### Required work
Can you pull out the lines in the records below, word for word, from the line with "- Deployed: 2025-08-31 22:49:39 UTC" up to and including the line with "### 20250831-231103"?

Saved data entries
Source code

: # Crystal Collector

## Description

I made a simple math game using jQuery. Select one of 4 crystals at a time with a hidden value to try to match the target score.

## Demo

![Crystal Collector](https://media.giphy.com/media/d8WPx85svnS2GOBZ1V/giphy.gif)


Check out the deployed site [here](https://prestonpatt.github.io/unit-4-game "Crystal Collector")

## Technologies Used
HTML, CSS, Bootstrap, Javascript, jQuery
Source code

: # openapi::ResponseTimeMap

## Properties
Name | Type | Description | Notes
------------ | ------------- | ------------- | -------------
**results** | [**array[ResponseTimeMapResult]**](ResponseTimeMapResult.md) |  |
...
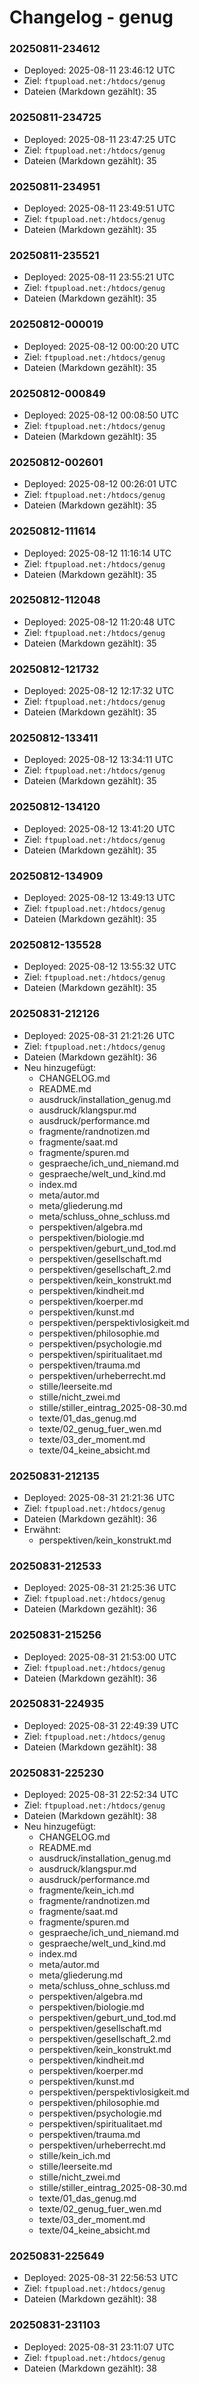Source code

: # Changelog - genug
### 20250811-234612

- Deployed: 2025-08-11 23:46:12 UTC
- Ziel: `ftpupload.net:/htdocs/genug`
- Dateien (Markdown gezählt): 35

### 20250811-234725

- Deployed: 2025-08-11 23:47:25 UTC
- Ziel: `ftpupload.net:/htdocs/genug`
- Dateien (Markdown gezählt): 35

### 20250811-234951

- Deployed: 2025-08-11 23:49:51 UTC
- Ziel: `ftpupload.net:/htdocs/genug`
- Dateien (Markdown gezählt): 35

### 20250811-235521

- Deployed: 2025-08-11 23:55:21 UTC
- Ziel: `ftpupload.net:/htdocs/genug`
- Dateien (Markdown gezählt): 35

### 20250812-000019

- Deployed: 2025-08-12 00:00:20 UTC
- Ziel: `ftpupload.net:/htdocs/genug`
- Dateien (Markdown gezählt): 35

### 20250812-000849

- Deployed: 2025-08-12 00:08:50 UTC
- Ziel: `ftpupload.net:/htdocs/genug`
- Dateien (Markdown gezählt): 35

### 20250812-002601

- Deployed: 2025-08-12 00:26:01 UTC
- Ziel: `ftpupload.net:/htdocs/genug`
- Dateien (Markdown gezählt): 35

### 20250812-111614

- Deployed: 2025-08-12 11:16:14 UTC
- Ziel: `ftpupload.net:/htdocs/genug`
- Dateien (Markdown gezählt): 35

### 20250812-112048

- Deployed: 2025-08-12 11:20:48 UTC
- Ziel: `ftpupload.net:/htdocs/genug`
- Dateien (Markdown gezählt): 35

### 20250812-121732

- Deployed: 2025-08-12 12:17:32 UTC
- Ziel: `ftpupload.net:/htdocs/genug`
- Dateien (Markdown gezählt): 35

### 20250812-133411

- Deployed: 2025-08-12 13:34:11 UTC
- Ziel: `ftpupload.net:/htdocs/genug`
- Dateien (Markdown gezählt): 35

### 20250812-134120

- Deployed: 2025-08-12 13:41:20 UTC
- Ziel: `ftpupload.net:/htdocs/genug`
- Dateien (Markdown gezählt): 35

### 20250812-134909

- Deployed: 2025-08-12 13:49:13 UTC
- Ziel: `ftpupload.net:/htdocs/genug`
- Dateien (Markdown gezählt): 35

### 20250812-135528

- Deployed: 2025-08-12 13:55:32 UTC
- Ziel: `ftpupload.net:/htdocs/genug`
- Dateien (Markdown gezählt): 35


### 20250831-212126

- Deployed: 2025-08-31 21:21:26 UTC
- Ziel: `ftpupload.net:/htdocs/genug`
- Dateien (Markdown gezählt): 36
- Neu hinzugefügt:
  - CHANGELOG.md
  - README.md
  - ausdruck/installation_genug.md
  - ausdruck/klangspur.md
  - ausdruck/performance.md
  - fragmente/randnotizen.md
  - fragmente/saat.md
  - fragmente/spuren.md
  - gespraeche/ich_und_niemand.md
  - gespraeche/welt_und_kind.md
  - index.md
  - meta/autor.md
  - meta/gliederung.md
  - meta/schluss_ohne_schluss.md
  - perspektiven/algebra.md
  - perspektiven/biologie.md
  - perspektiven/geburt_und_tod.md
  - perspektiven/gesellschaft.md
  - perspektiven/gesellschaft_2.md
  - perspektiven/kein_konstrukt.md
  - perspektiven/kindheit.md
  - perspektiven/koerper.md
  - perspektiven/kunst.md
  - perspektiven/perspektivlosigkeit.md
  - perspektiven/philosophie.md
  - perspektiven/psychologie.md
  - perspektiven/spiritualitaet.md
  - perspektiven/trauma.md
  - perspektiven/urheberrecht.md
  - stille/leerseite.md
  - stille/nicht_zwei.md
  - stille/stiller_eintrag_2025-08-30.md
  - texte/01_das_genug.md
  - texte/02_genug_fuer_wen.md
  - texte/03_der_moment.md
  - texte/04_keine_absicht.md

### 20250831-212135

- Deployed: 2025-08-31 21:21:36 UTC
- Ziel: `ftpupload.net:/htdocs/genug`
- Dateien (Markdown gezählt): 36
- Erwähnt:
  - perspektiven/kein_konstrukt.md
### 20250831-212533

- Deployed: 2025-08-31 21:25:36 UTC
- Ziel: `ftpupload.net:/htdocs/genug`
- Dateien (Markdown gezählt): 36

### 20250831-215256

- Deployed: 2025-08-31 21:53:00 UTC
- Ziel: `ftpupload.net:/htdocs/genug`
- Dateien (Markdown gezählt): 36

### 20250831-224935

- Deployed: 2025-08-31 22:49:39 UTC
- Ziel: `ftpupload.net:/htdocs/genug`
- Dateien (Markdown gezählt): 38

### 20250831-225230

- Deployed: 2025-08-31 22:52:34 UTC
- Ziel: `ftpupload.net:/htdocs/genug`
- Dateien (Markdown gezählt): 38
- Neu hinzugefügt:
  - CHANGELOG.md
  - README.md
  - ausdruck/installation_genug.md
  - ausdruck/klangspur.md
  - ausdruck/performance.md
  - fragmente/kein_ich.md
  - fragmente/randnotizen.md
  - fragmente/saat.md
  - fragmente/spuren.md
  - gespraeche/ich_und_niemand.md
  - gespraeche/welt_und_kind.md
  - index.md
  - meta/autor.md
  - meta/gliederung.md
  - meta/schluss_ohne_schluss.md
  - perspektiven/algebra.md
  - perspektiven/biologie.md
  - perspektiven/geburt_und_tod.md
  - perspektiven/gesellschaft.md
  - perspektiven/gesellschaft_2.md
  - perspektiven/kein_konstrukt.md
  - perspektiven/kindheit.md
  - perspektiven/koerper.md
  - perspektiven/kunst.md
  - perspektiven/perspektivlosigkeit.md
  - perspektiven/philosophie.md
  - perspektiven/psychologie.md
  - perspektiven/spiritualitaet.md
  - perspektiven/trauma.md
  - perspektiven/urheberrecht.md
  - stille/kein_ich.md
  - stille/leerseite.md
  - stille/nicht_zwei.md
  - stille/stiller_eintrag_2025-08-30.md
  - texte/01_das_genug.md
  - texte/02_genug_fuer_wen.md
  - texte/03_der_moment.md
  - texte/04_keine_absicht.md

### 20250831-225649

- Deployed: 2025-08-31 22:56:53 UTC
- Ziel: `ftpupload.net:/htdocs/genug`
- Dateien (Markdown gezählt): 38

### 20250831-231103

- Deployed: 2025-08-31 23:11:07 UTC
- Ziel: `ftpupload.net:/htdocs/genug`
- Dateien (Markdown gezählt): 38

### Response to the task
- Deployed: 2025-08-31 22:49:39 UTC
- Ziel: `ftpupload.net:/htdocs/genug`
- Dateien (Markdown gezählt): 38

### 20250831-225230

- Deployed: 2025-08-31 22:52:34 UTC
- Ziel: `ftpupload.net:/htdocs/genug`
- Dateien (Markdown gezählt): 38
- Neu hinzugefügt:
  - CHANGELOG.md
  - README.md
  - ausdruck/installation_genug.md
  - ausdruck/klangspur.md
  - ausdruck/performance.md
  - fragmente/kein_ich.md
  - fragmente/randnotizen.md
  - fragmente/saat.md
  - fragmente/spuren.md
  - gespraeche/ich_und_niemand.md
  - gespraeche/welt_und_kind.md
  - index.md
  - meta/autor.md
  - meta/gliederung.md
  - meta/schluss_ohne_schluss.md
  - perspektiven/algebra.md
  - perspektiven/biologie.md
  - perspektiven/geburt_und_tod.md
  - perspektiven/gesellschaft.md
  - perspektiven/gesellschaft_2.md
  - perspektiven/kein_konstrukt.md
  - perspektiven/kindheit.md
  - perspektiven/koerper.md
  - perspektiven/kunst.md
  - perspektiven/perspektivlosigkeit.md
  - perspektiven/philosophie.md
  - perspektiven/psychologie.md
  - perspektiven/spiritualitaet.md
  - perspektiven/trauma.md
  - perspektiven/urheberrecht.md
  - stille/kein_ich.md
  - stille/leerseite.md
  - stille/nicht_zwei.md
  - stille/stiller_eintrag_2025-08-30.md
  - texte/01_das_genug.md
  - texte/02_genug_fuer_wen.md
  - texte/03_der_moment.md
  - texte/04_keine_absicht.md

### 20250831-225649

- Deployed: 2025-08-31 22:56:53 UTC
- Ziel: `ftpupload.net:/htdocs/genug`
- Dateien (Markdown gezählt): 38

### 20250831-231103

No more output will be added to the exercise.